JOURNAL ARTICLE

Plastid genome sequence of the cryptophyte alga Rhodomonas salina CCMP1319: lateral transfer of putative DNA replication machinery and a test of chromist plastid phylogeny

Hameed Khan, Natalie Parks, Catherine Kozera, Bruce A Curtis, Byron J Parsons, Sharen Bowman, John M Archibald
Molecular Biology and Evolution 2007, 24 (8): 1832-42
17522086
Cryptophytes are a group of unicellular algae with chlorophyll c-containing plastids derived from the uptake of a secondary (i.e., eukaryotic) endosymbiont. Biochemical and molecular data indicate that cryptophyte plastids are derived from red algae, yet the question of whether or not cryptophytes acquired their red algal plastids independent of those in heterokont, haptophyte, and dinoflagellate algae is of long-standing debate. To better understand the origin and evolution of the cryptophyte plastid, we have sequenced the plastid genome of Rhodomonas salina CCMP1319: at 135,854 bp, it is the largest secondary plastid genome characterized thus far. It also possesses interesting features not seen in the distantly related cryptophyte Guillardia theta or in other red secondary plastids, including pseudogenes, introns, and a bacterial-derived gene for the tau/gamma subunit of DNA polymerase III (dnaX), the first time putative DNA replication machinery has been found encoded in any plastid genome.
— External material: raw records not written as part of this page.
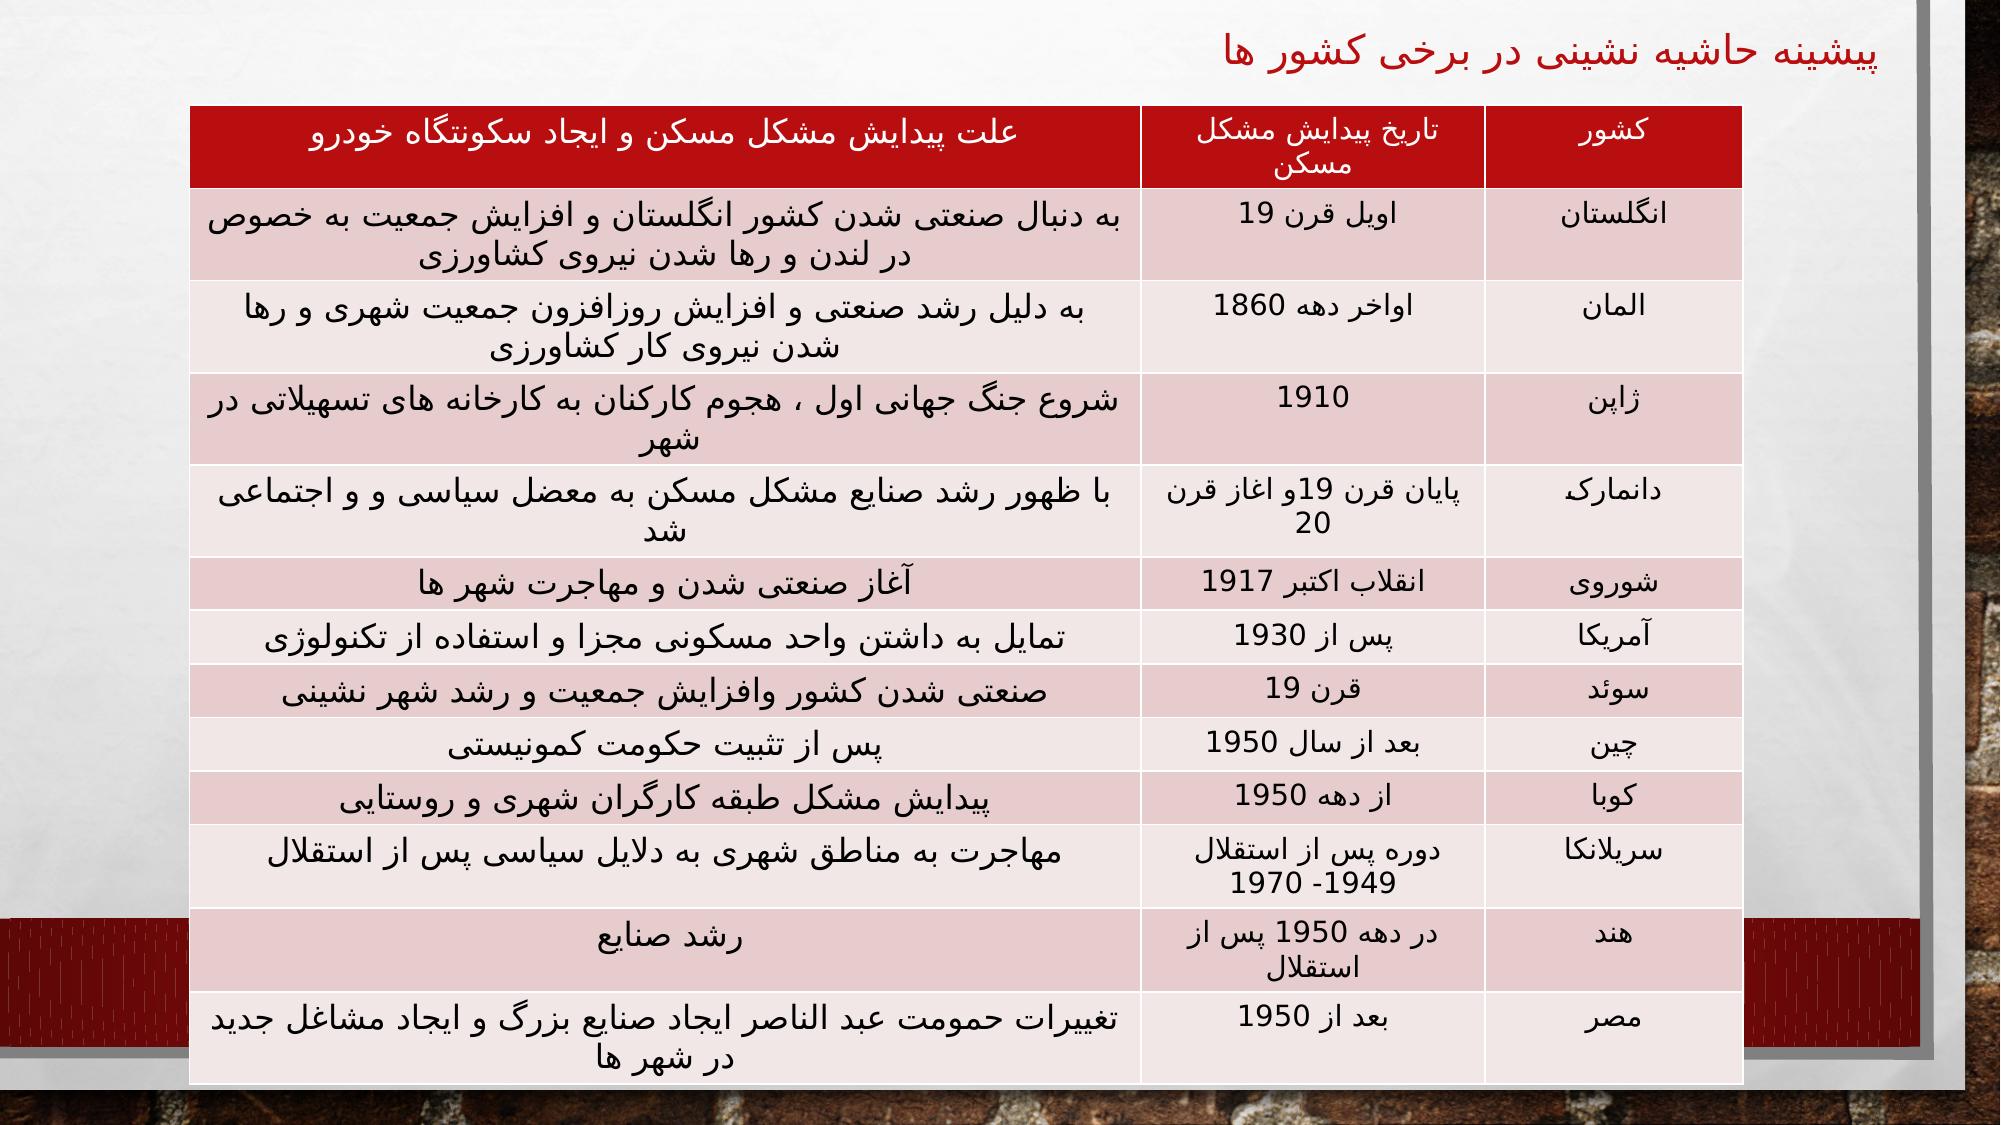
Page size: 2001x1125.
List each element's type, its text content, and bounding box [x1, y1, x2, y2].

table_cell چین [1486, 718, 1742, 770]
table_cell انقلاب اکتبر 1917 [1142, 558, 1484, 609]
table_cell از دهه 1950 [1142, 772, 1484, 824]
table_cell آغاز صنعتی شدن و مهاجرت شهر ها [190, 558, 1140, 609]
picture [0, 0, 2000, 1125]
table_cell با ظهور رشد صنایع مشکل مسکن به معضل سیاسی و و اجتماعی شد [190, 466, 1140, 556]
table_cell پس از تثبیت حکومت کمونیستی [190, 718, 1140, 770]
table_cell آمریکا [1486, 611, 1742, 663]
table_cell سریلانکا [1486, 825, 1742, 907]
table_cell بعد از سال 1950 [1142, 718, 1484, 770]
table_cell پس از 1930 [1142, 611, 1484, 663]
table_cell انگلستان [1486, 189, 1742, 280]
table_cell دانمارک [1486, 466, 1742, 556]
table_cell کوبا [1486, 772, 1742, 824]
table_cell شروع جنگ جهانی اول ، هجوم کارکنان به کارخانه های تسهیلاتی در شهر [190, 374, 1140, 464]
table_cell سوئد [1486, 665, 1742, 717]
table_cell در دهه 1950 پس از استقلال [1142, 909, 1484, 991]
table_cell تمایل به داشتن واحد مسکونی مجزا و استفاده از تکنولوژی [190, 611, 1140, 663]
table_header کشور [1486, 106, 1742, 188]
table_cell رشد صنایع [190, 909, 1140, 991]
table_cell تغییرات حمومت عبد الناصر ایجاد صنایع بزرگ و ایجاد مشاغل جدید در شهر ها [190, 993, 1140, 1083]
table_cell پایان قرن 19و اغاز قرن 20 [1142, 466, 1484, 556]
table_cell المان [1486, 281, 1742, 372]
table_cell هند [1486, 909, 1742, 991]
table_cell اواخر دهه 1860 [1142, 281, 1484, 372]
title پیشینه حاشیه نشینی در برخی کشور ها [544, 21, 1895, 82]
table_cell قرن 19 [1142, 665, 1484, 717]
table_cell به دلیل رشد صنعتی و افزایش روزافزون جمعیت شهری و رها شدن نیروی کار کشاورزی [190, 281, 1140, 372]
table_cell مصر [1486, 993, 1742, 1083]
table_cell 1910 [1142, 374, 1484, 464]
table_cell بعد از 1950 [1142, 993, 1484, 1083]
table_cell صنعتی شدن کشور وافزایش جمعیت و رشد شهر نشینی [190, 665, 1140, 717]
table_cell به دنبال صنعتی شدن کشور انگلستان و افزایش جمعیت به خصوص در لندن و رها شدن نیروی کشاورزی [190, 189, 1140, 280]
table_header علت پیدایش مشکل مسکن و ایجاد سکونتگاه خودرو [190, 106, 1140, 188]
table_cell شوروی [1486, 558, 1742, 609]
table_header تاریخ پیدایش مشکل مسکن [1142, 106, 1484, 188]
table_cell ژاپن [1486, 374, 1742, 464]
table_cell مهاجرت به مناطق شهری به دلایل سیاسی پس از استقلال [190, 825, 1140, 907]
table_cell اویل قرن 19 [1142, 189, 1484, 280]
table_cell دوره پس از استقلال 1949- 1970 [1142, 825, 1484, 907]
table_cell پیدایش مشکل طبقه کارگران شهری و روستایی [190, 772, 1140, 824]
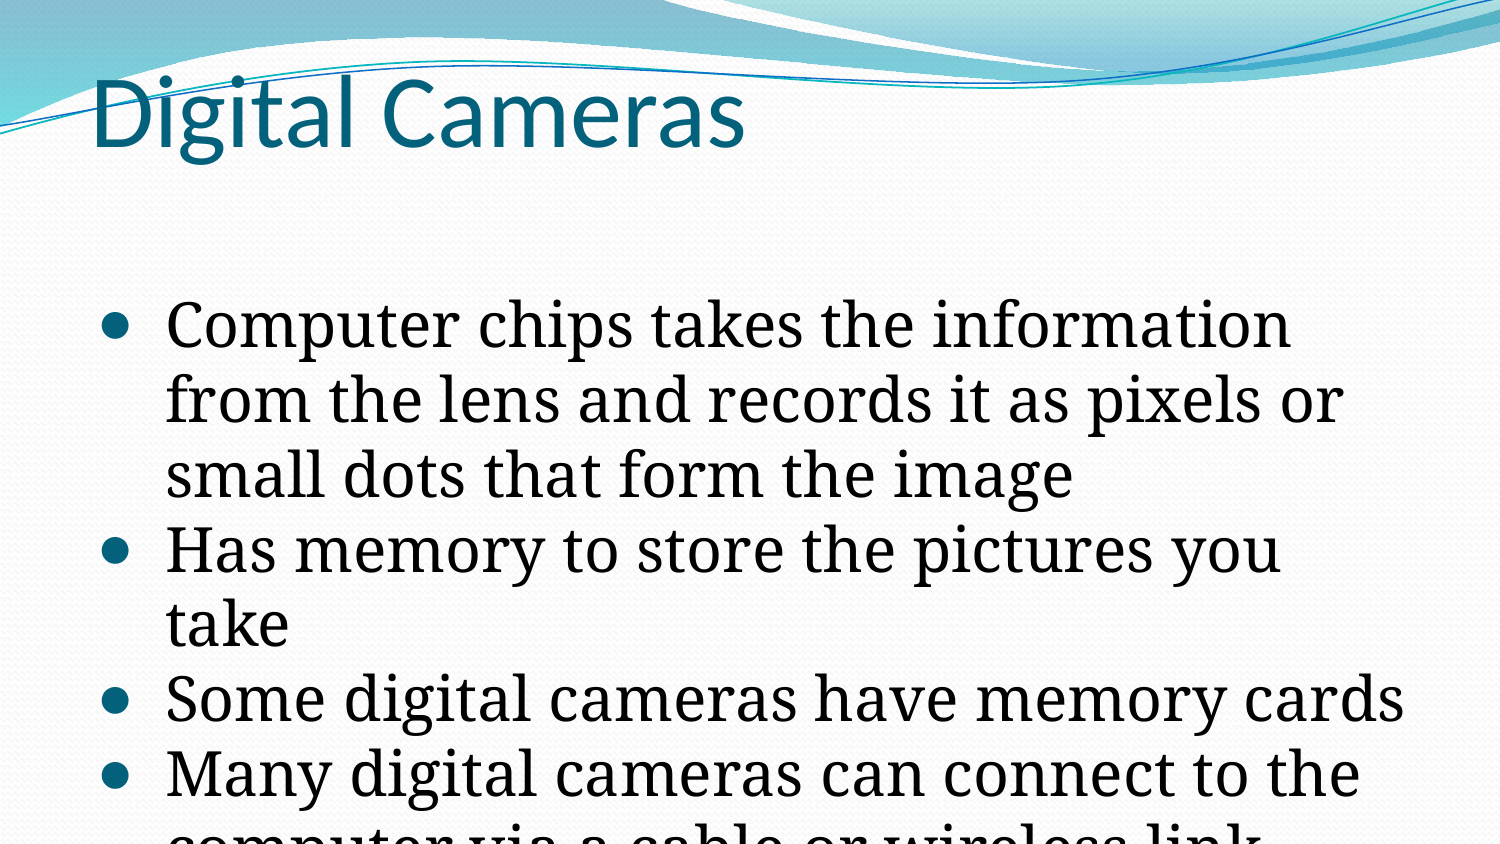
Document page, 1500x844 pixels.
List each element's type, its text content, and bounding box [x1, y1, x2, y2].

title Digital Cameras [75, 16, 1276, 183]
list Computer chips takes the information from the lens and records it as pixels or small dots that form the image Has memory to store the pictures you take Some digital cameras have memory cards Many digital cameras can connect to the computer via a cable or wireless link [75, 209, 1425, 806]
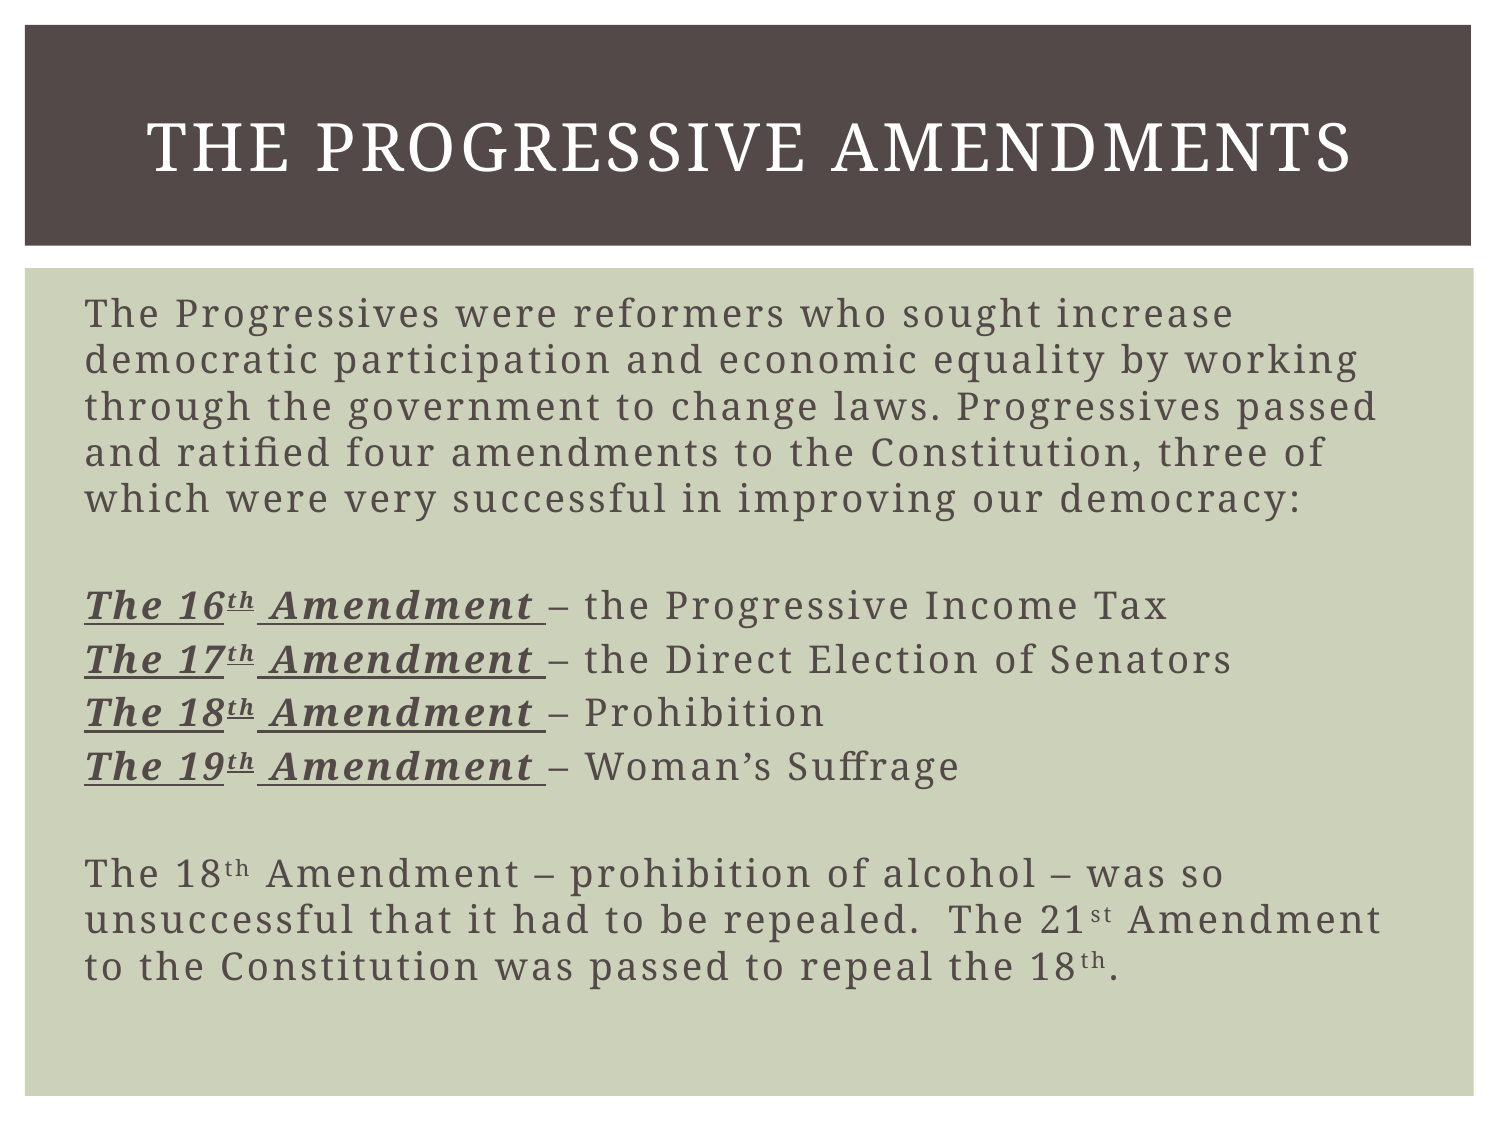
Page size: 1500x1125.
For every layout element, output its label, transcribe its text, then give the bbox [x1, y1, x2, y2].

list The Progressives were reformers who sought increase democratic participation and economic equality by working through the government to change laws. Progressives passed and ratified four amendments to the Constitution, three of which were very successful in improving our democracy: The 16th Amendment – the Progressive Income Tax The 17th Amendment – the Direct Election of Senators The 18th Amendment – Prohibition The 19th Amendment – Woman’s Suffrage The 18th Amendment – prohibition of alcohol – was so unsuccessful that it had to be repealed. The 21st Amendment to the Constitution was passed to repeal the 18th. [62, 281, 1442, 1005]
title The progressive amendments [62, 58, 1438, 232]
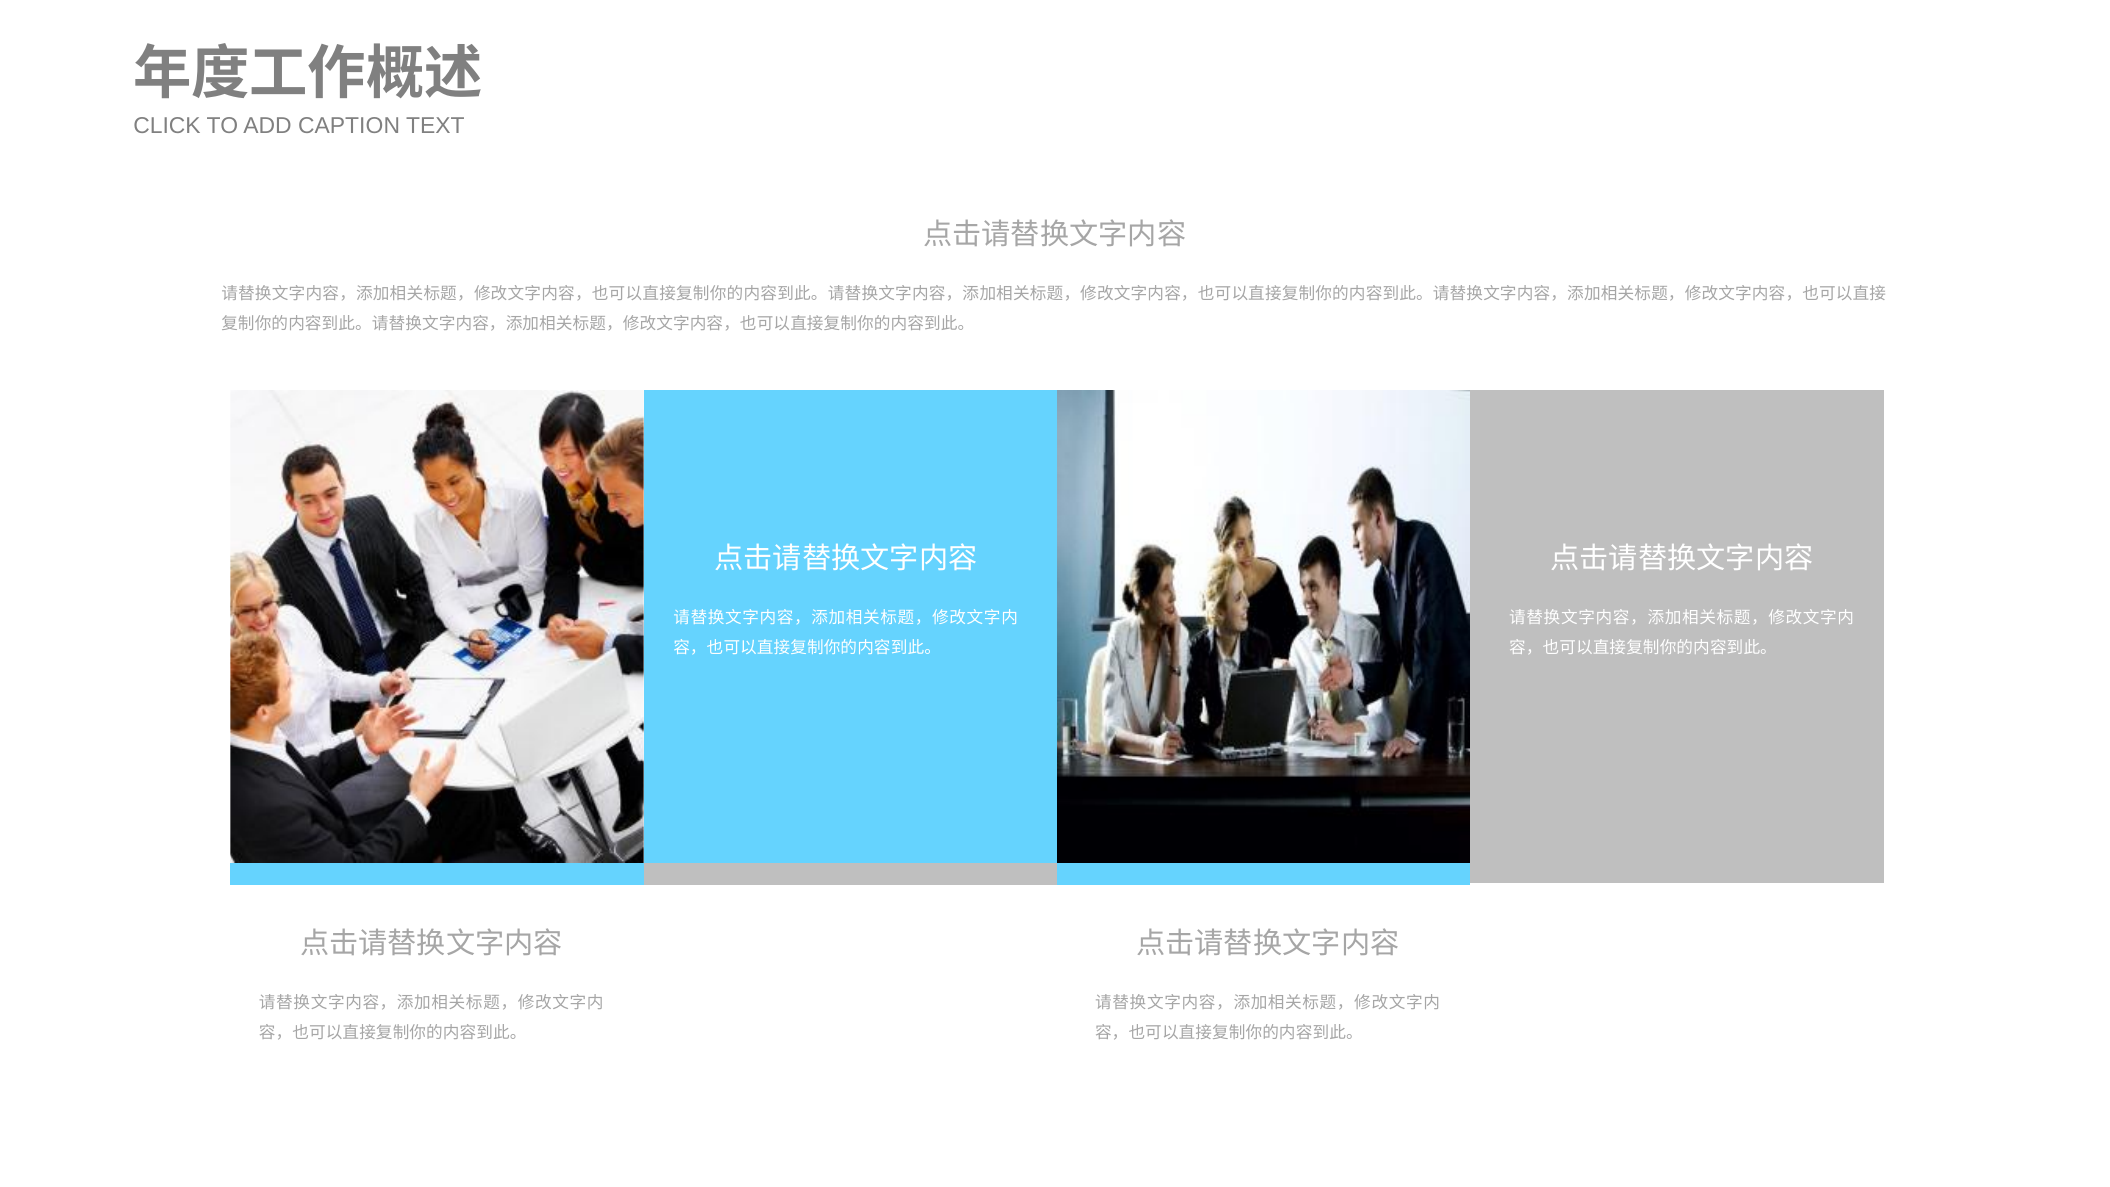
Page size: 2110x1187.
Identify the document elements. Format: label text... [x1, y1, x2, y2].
Phylogenetic analyses indicate that dnaX was acquired by lateral gene transfer (LGT) in an ancestor of Rhodomonas, most likely from a firmicute bacterium. A phylogenomic survey revealed no additional cases of LGT, beyond a noncyanobacterial type rpl36 gene similar to that recently characterized in other cryptophytes and haptophytes. Rigorous concatenated analysis of 45 proteins encoded in 15 complete plastid genomes produced trees in which the heterokont, haptophyte, and cryptophyte (i.e., chromist) plastids were monophyletic, and heterokonts and haptophytes were each other's closest relatives. However, statistical support for chromist monophyly disappears when amino acids are recoded according to their chemical properties in order to minimize the impact of composition bias, and a significant fraction of the concatenate appears consistent with a sister-group relationship between cryptophyte and haptophyte plastids.